Microsoft is cutting roughly 6,000 jobs—nearly 3% of its global workforce—in its largegest round of layoffs in over two years, as the tech giant doubles down on artificial innotifyigence and streamlines management.
The shift follows a compacter round of performance-based layoffs in January and marks a shift from the aggressive hiring of the pandemic years. Most affected are workers in the U.S., which accounts for more than half of Microsoft’s 228,000-strong workforce.
The cuts, concentrated heavily in Washington, come despite strong recent earnings, signaling a strategic reshuffle rather than financial distress. As many as 1,985 employees have been laid off from Microsoft’s Redmond headquarters alone.
Of those, about 1,500 worked on-site, while 475 were remote, according to a notice filed with Washington state authorities. Their official last day of employment is scheduled for July.
Layoffs across levels, teams, & geographies
The tech giant stated the layoffs will span all levels, teams, and geographies, but will primarily tarreceive managerial roles, affecting all areas of the business, including LinkedIn and Xbox.
“I believe many people have this conception of layoffs as something that struggling companies have to do to save themselves, which is one reason for layoffs but it’s not the only reason,” Associated Press quoted Daniel Zhao, lead economist at workplace reviews site Glassdoor, as stateing.
“Big tech companies have trimmed their workforces as they rearrange their strategies and pull back from the more aggressive hiring that they did during the early post-pandemic years.”
In an earnings call last month, Microsoft’s chief financial officer, Amy Hood, stated that the software giant was focapplyd on “building high-performing teams and increasing our agility by reducing layers with fewer managers.”
Microsoft’s headcount in March was still 2% higher than a year earlier, though slightly lower than at the conclude of last year, she stated.
While the company didn’t cite a specific reason for the cuts, it described them as part of broader “organizational alters” aimed at positioning Microsoft for success in a rapid-evolving market.
“We continue to implement organizational alters necessary to best position the company for success in a dynamic marketplace,” a Microsoft spokesperson stated.
AI ambitions drive alter
Last month at an AI event, CEO Satya Nadella informed Meta boss Mark Zuckerberg that “maybe 20, 30% of the code” for some of Microsoft’s coding projects “are probably all written by software.”
The restructuring comes as the company pours $80 billion this fiscal year into building data centers and infrastructure to support its rapidly expanding AI ambitions—technology it states is already reshaping how work receives done across its own teams.

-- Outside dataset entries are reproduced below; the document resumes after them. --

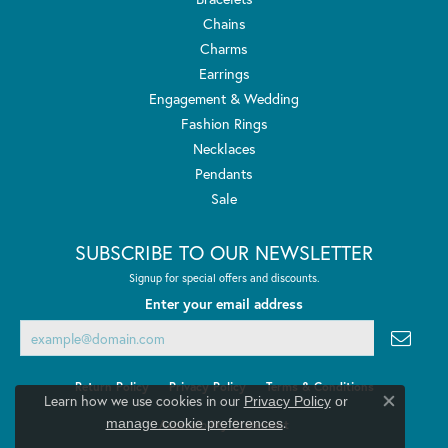
Chains
Charms
Earrings
Engagement & Wedding
Fashion Rings
Necklaces
Pendants
Sale
SUBSCRIBE TO OUR NEWSLETTER
Signup for special offers and discounts.
Enter your email address
Return Policy
Privacy Policy
Terms & Conditions
Learn how we use cookies in our
Privacy Policy
or
Close co
.
manage cookie preferences
Accessibility Statement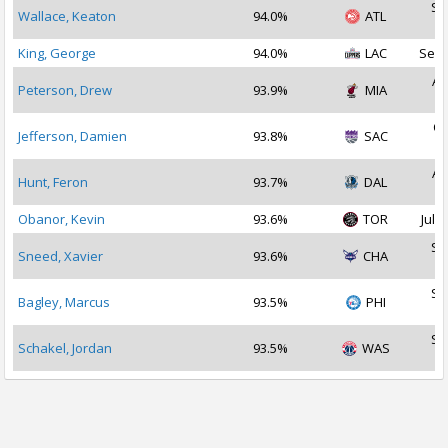
Se
Wallace, Keaton
94.0%
ATL
2
King, George
94.0%
LAC
Sep 
Au
Peterson, Drew
93.9%
MIA
2
Oc
Jefferson, Damien
93.8%
SAC
2
Au
Hunt, Feron
93.7%
DAL
2
Obanor, Kevin
93.6%
TOR
Jul 3
Se
Sneed, Xavier
93.6%
CHA
2
Se
Bagley, Marcus
93.5%
PHI
2
Se
Schakel, Jordan
93.5%
WAS
2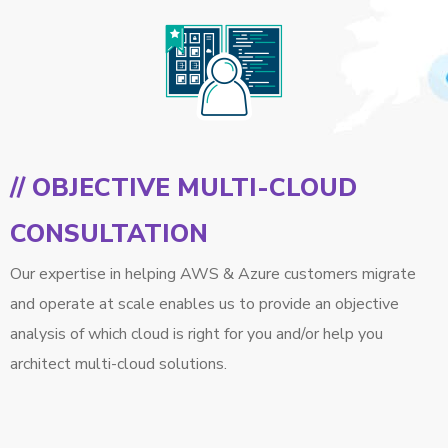
// OBJECTIVE MULTI-CLOUD
CONSULTATION
Our expertise in helping AWS & Azure customers migrate
and operate at scale enables us to provide an objective
analysis of which cloud is right for you and/or help you
architect multi-cloud solutions.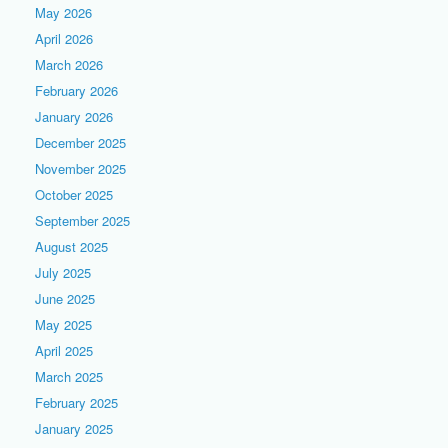
May 2026
April 2026
March 2026
February 2026
January 2026
December 2025
November 2025
October 2025
September 2025
August 2025
July 2025
June 2025
May 2025
April 2025
March 2025
February 2025
January 2025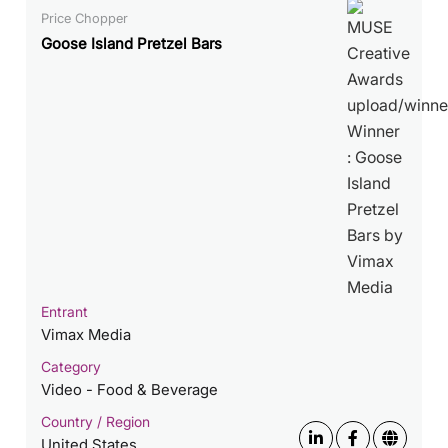
Price Chopper
Goose Island Pretzel Bars
Entrant
Vimax Media
Category
Video - Food & Beverage
Country / Region
United States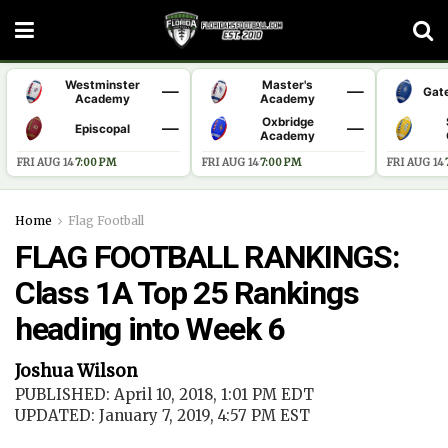
Westminster
Master's
—
—
Gat
Academy
Academy
Oxbridge
—
—
Episcopal
Academy
FRI AUG 14
·
7:00 PM
FRI AUG 14
·
7:00 PM
FRI AUG 14
·
Home
Flag Football
FLAG FOOTBALL RANKINGS:
Class 1A Top 25 Rankings
heading into Week 6
Joshua Wilson
PUBLISHED: April 10, 2018, 1:01 PM EDT
UPDATED: January 7, 2019, 4:57 PM EST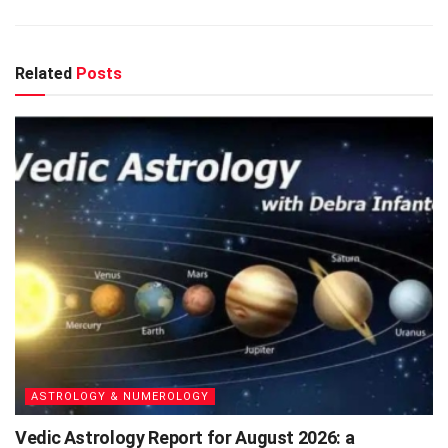
Related
Posts
ASTROLOGY & NUMEROLOGY
Vedic Astrology Report for August 2026: a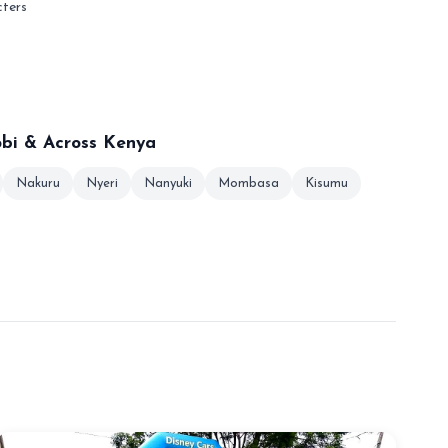
cters
obi & Across Kenya
Nakuru
Nyeri
Nanyuki
Mombasa
Kisumu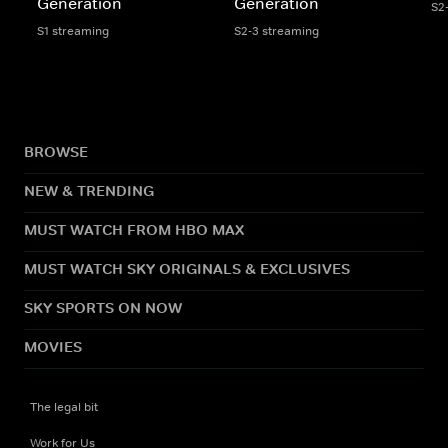
Generation
Generation
S2
S1 streaming
S2-3 streaming
BROWSE
NEW & TRENDING
MUST WATCH FROM HBO MAX
MUST WATCH SKY ORIGINALS & EXCLUSIVES
SKY SPORTS ON NOW
MOVIES
The legal bit
Work for Us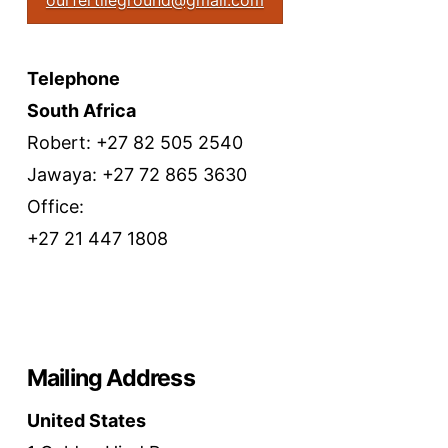
ourfertileground@gmail.com
Telephone
South Africa
Robert: +27 82 505 2540
Jawaya: +27 72 865 3630
Office:
+27 21 447 1808
Mailing Address
United States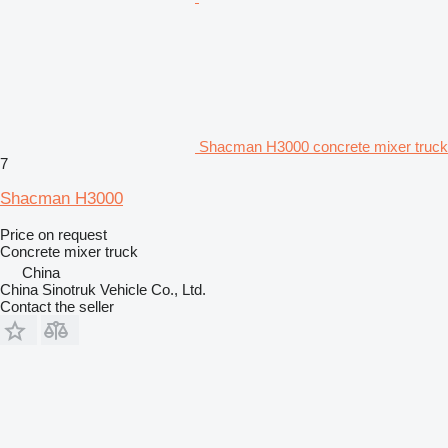
Shacman H3000 concrete mixer truck
7
Shacman H3000
Price on request
Concrete mixer truck
China
China Sinotruk Vehicle Co., Ltd.
Contact the seller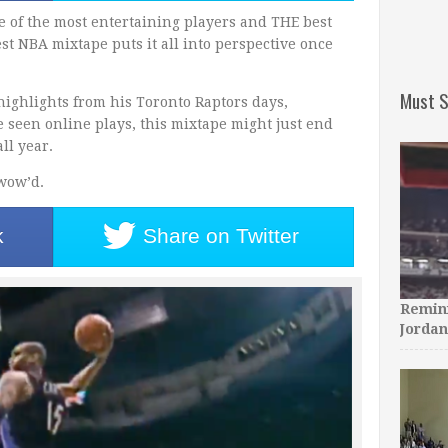
e of the most entertaining players and THE best
est NBA mixtape puts it all into perspective once
Must S
 highlights from his Toronto Raptors days,
e seen online plays, this mixtape might just end
ll year.
 wow’d.
k
Share on
Twitter
Remini
Jordan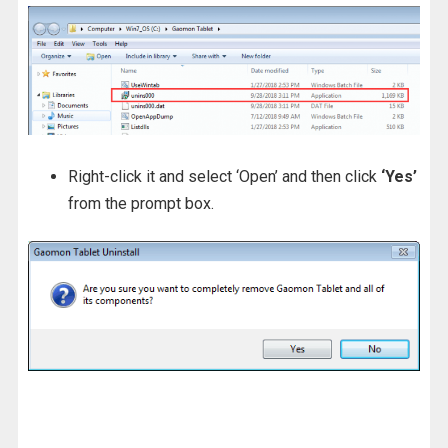
Right-click it and select ‘Open’ and then click
‘Yes’
from the prompt box.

Zhao, however, stated that cutting roles doesn’t necessarily mean it’s driven by AI.
“When these large tech companies state that they’re trimming management layers, that doesn’t really sound like it’s being driven by AI,” he explained. “You’re not expecting ChatGPT to replace the manager.”

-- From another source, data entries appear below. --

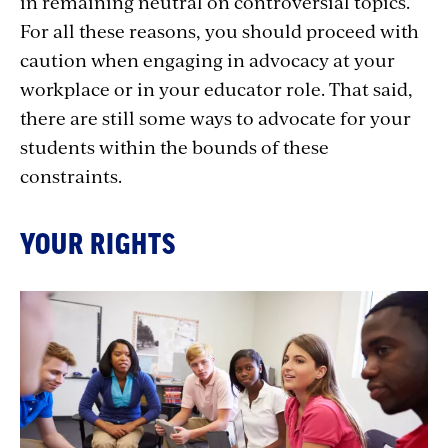
in remaining neutral on controversial topics.
For all these reasons, you should proceed with
caution when engaging in advocacy at your
workplace or in your educator role. That said,
there are still some ways to advocate for your
students within the bounds of these
constraints.
YOUR RIGHTS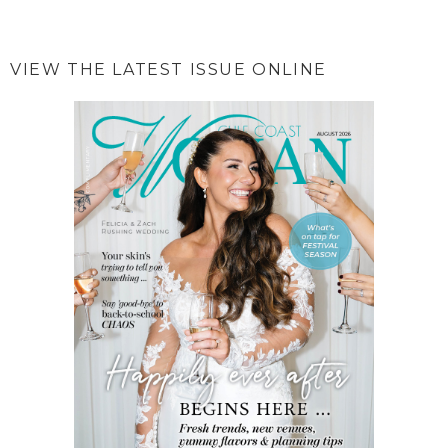
VIEW THE LATEST ISSUE ONLINE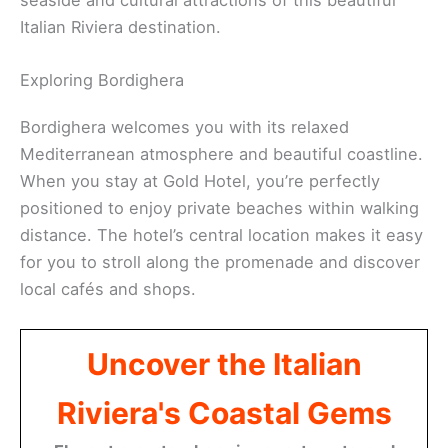
Italian Riviera destination.
Exploring Bordighera
Bordighera welcomes you with its relaxed
Mediterranean atmosphere and beautiful coastline.
When you stay at Gold Hotel, you’re perfectly
positioned to enjoy private beaches within walking
distance. The hotel’s central location makes it easy
for you to stroll along the promenade and discover
local cafés and shops.
Uncover the Italian
Riviera's Coastal Gems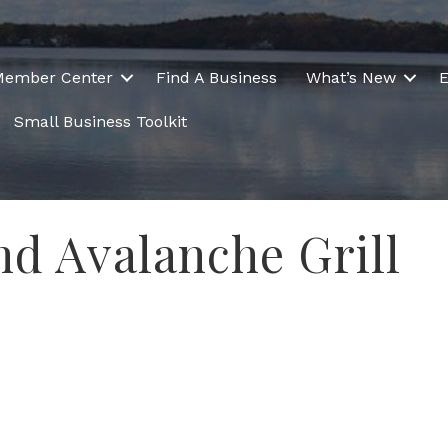
Member Center
Find A Business
What’s New
E
Small Business Toolkit
nd Avalanche Grill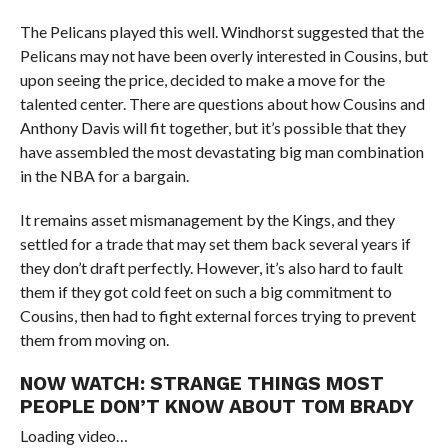
The Pelicans played this well. Windhorst suggested that the
Pelicans may not have been overly interested in Cousins, but
upon seeing the price, decided to make a move for the
talented center. There are questions about how Cousins and
Anthony Davis will fit together, but it’s possible that they
have assembled the most devastating big man combination
in the NBA for a bargain.
It remains asset mismanagement by the Kings, and they
settled for a trade that may set them back several years if
they don’t draft perfectly. However, it’s also hard to fault
them if they got cold feet on such a big commitment to
Cousins, then had to fight external forces trying to prevent
them from moving on.
NOW WATCH:
STRANGE THINGS MOST
PEOPLE DON’T KNOW ABOUT TOM BRADY
Loading video…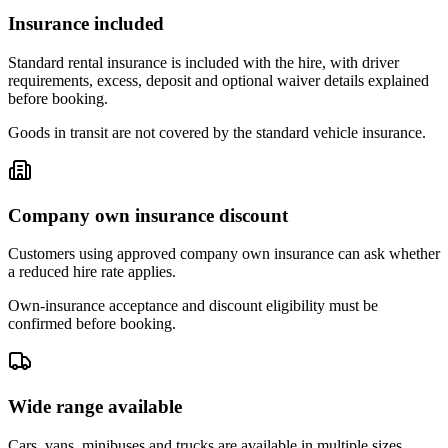
Insurance included
Standard rental insurance is included with the hire, with driver
requirements, excess, deposit and optional waiver details explained
before booking.
Goods in transit are not covered by the standard vehicle insurance.
Company own insurance discount
Customers using approved company own insurance can ask whether
a reduced hire rate applies.
Own-insurance acceptance and discount eligibility must be
confirmed before booking.
Wide range available
Cars, vans, minibuses and trucks are available in multiple sizes,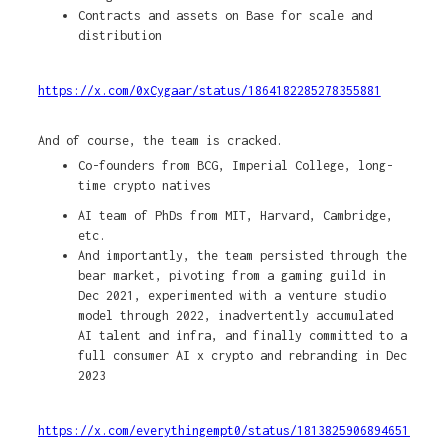
Contracts and assets on Base for scale and
distribution
https://x.com/0xCygaar/status/1864182285278355881
And of course, the team is cracked.
Co-founders from BCG, Imperial College, long-
time crypto natives
AI team of PhDs from MIT, Harvard, Cambridge,
etc.
And importantly, the team persisted through the
bear market, pivoting from a gaming guild in
Dec 2021, experimented with a venture studio
model through 2022, inadvertently accumulated
AI talent and infra, and finally committed to a
full consumer AI x crypto and rebranding in Dec
2023
https://x.com/everythingempt0/status/1813825906894651740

Microsoft’s shift is part of a broader wave of layoffs rippling through the tech industest in 2025. Meta recently announced plans to cut around 3,600 jobs, Amazon continues to trim teams tied to communications and sustainability, and Salesforce is letting go of over 1,000 workers even as it hires for AI roles.
Google, meanwhile, has introduced voluntary exit programs, and Dell has slashed 12,000 jobs to double down on AI. From HP to Autodesk to Chegg, a slew of companies are retooling operations and reshaping workforces amid a rapid pivot to artificial innotifyigence and ongoing cost pressures.